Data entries
══════════
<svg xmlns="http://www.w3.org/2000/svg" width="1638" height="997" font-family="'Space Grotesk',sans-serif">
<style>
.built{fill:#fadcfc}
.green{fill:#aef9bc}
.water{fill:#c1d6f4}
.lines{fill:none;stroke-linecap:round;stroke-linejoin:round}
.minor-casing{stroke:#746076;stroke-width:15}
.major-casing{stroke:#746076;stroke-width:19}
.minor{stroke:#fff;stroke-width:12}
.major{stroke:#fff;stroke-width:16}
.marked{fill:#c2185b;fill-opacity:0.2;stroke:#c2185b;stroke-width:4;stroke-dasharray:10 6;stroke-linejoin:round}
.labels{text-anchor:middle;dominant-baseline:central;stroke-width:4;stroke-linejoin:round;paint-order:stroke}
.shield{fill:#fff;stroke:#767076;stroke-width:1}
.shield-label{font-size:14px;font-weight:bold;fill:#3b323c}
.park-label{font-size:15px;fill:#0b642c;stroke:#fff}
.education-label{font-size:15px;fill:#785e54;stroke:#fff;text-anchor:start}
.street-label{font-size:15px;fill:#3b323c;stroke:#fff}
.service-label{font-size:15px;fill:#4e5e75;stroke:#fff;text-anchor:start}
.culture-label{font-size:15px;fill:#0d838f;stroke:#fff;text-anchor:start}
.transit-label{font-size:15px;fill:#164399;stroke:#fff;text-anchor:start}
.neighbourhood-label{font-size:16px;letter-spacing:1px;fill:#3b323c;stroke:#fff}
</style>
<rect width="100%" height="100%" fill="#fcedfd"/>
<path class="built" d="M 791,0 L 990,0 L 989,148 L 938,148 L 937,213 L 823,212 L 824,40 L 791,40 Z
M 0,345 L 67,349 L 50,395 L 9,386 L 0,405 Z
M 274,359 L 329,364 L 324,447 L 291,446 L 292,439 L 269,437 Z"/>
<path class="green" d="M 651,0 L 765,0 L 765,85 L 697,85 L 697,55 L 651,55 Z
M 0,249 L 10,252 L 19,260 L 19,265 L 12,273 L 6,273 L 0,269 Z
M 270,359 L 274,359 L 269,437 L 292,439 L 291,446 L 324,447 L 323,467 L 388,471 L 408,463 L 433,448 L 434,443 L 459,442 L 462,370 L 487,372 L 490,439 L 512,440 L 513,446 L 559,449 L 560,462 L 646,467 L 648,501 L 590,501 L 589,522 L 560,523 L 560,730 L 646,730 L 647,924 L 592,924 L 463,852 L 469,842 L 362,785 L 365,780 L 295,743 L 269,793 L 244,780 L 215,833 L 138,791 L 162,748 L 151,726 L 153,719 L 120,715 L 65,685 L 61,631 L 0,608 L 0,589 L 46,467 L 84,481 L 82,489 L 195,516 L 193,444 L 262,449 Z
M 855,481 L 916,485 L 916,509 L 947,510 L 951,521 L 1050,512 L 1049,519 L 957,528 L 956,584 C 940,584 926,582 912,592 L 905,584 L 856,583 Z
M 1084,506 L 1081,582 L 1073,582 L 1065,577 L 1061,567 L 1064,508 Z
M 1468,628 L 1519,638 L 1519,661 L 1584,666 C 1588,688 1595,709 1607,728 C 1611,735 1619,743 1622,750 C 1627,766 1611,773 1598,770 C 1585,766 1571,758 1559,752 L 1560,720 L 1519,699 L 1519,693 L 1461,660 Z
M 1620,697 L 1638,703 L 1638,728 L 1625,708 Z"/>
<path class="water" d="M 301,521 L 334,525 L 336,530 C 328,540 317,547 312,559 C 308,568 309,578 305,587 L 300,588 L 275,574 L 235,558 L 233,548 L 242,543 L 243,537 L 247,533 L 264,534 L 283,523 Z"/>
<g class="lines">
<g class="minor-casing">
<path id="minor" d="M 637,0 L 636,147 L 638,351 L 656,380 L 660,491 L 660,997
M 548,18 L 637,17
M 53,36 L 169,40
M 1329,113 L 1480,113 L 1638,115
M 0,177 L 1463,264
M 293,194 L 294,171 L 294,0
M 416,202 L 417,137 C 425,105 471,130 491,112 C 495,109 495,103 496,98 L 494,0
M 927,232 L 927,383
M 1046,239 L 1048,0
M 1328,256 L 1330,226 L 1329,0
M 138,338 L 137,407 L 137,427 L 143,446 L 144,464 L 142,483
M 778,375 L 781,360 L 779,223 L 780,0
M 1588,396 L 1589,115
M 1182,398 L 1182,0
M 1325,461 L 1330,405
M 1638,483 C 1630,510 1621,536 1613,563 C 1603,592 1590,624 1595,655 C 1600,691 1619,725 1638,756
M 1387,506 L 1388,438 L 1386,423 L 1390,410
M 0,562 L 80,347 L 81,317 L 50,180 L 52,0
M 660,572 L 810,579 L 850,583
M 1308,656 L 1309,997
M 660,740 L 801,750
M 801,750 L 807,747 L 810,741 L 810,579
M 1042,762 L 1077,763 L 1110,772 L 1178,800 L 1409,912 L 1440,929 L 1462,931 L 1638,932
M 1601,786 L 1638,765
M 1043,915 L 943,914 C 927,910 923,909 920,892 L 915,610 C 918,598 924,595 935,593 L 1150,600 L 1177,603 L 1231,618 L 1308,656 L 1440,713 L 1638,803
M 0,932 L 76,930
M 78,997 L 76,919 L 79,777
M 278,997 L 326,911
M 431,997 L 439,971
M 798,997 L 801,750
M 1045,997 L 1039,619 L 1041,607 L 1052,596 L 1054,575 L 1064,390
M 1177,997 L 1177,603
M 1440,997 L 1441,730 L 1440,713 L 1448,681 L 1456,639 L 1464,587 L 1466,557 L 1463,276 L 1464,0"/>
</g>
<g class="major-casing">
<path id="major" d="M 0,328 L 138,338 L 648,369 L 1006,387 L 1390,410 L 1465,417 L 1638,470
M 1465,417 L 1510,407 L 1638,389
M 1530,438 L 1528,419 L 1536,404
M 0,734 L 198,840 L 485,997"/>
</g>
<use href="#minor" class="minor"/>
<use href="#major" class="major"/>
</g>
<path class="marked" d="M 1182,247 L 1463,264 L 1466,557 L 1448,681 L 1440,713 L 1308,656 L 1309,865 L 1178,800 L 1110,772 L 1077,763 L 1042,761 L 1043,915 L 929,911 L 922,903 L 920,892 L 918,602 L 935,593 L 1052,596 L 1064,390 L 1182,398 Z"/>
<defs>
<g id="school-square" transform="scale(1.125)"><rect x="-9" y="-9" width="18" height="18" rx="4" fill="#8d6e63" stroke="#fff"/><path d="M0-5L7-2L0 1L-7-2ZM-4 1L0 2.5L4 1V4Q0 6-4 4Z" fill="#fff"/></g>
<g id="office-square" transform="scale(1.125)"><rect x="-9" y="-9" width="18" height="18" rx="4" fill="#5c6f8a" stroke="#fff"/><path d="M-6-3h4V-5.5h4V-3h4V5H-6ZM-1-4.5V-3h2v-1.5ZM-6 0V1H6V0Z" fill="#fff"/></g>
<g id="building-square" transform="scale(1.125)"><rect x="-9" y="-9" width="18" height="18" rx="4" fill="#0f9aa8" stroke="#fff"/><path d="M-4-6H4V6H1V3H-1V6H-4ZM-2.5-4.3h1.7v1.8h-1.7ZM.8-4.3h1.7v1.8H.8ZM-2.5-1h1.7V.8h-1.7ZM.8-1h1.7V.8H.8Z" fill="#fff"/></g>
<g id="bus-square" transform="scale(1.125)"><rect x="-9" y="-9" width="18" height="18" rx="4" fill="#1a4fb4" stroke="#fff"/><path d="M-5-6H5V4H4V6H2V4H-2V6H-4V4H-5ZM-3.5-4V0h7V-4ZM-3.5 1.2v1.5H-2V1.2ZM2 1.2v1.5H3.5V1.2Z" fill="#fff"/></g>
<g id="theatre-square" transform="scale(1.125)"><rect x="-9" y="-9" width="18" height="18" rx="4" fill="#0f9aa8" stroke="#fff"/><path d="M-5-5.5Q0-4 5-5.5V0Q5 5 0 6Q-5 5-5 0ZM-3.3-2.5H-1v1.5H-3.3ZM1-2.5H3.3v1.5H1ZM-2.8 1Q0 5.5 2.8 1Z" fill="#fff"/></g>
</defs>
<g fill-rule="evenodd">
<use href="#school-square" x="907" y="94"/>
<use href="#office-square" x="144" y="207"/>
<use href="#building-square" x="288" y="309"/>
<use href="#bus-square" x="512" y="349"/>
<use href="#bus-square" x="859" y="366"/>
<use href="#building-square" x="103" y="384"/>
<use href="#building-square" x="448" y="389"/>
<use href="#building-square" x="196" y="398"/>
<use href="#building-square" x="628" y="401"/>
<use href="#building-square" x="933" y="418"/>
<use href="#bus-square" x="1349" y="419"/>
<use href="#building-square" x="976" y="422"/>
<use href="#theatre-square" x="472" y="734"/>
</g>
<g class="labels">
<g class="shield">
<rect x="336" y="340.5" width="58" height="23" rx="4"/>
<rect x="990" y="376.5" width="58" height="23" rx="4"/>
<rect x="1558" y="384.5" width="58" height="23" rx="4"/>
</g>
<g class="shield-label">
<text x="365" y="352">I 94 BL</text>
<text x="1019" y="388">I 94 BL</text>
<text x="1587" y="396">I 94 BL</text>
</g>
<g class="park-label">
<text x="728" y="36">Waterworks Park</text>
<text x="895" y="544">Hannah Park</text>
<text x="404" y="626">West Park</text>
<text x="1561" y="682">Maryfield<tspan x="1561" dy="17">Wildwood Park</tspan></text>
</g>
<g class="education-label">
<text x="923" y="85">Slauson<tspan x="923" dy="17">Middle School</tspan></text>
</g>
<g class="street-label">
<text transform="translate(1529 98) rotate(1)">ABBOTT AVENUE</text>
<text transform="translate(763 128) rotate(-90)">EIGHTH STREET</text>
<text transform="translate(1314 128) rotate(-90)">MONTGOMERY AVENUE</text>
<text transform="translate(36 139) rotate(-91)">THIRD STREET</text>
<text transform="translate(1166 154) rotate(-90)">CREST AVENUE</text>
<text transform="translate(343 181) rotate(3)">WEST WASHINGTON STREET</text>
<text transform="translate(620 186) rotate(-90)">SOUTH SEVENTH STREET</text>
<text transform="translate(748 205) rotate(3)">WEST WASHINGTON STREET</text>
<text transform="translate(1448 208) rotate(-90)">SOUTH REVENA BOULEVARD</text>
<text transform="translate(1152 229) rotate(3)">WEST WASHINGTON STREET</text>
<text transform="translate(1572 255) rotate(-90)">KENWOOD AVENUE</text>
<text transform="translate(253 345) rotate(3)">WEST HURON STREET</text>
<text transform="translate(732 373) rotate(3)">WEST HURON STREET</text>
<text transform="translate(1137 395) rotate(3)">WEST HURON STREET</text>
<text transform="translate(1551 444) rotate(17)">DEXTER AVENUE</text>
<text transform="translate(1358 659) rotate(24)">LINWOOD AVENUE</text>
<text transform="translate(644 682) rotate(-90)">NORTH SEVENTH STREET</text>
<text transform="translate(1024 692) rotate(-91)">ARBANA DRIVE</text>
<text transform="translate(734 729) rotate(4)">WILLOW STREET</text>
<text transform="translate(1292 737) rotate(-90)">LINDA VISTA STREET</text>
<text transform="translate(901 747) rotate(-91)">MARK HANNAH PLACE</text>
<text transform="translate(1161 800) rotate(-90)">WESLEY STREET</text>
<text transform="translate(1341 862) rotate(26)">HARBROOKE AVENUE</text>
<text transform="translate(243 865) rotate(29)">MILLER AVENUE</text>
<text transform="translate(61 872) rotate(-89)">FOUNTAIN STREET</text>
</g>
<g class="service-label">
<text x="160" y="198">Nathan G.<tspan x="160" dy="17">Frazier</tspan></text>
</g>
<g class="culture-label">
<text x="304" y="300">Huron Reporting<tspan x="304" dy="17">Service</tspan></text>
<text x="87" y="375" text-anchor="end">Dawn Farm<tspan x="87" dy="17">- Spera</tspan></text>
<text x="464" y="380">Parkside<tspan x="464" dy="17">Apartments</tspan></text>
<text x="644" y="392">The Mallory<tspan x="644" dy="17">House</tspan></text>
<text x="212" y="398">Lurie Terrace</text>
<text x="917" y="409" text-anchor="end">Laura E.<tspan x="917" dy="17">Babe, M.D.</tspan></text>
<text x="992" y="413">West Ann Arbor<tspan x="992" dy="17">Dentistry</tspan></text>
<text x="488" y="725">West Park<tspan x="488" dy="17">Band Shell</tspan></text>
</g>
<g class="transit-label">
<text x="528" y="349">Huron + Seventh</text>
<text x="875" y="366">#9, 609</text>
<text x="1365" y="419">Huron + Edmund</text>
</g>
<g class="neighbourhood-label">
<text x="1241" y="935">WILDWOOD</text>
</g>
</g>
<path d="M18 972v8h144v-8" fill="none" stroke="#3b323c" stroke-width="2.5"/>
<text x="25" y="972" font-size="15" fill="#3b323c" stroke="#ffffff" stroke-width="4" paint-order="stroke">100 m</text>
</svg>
══════════
Problem description:
The expected answer is a copy of each line in the records that holds the word "labels".

Response to the exercise:
.labels{text-anchor:middle;dominant-baseline:central;stroke-width:4;stroke-linejoin:round;paint-order:stroke}
<g class="labels">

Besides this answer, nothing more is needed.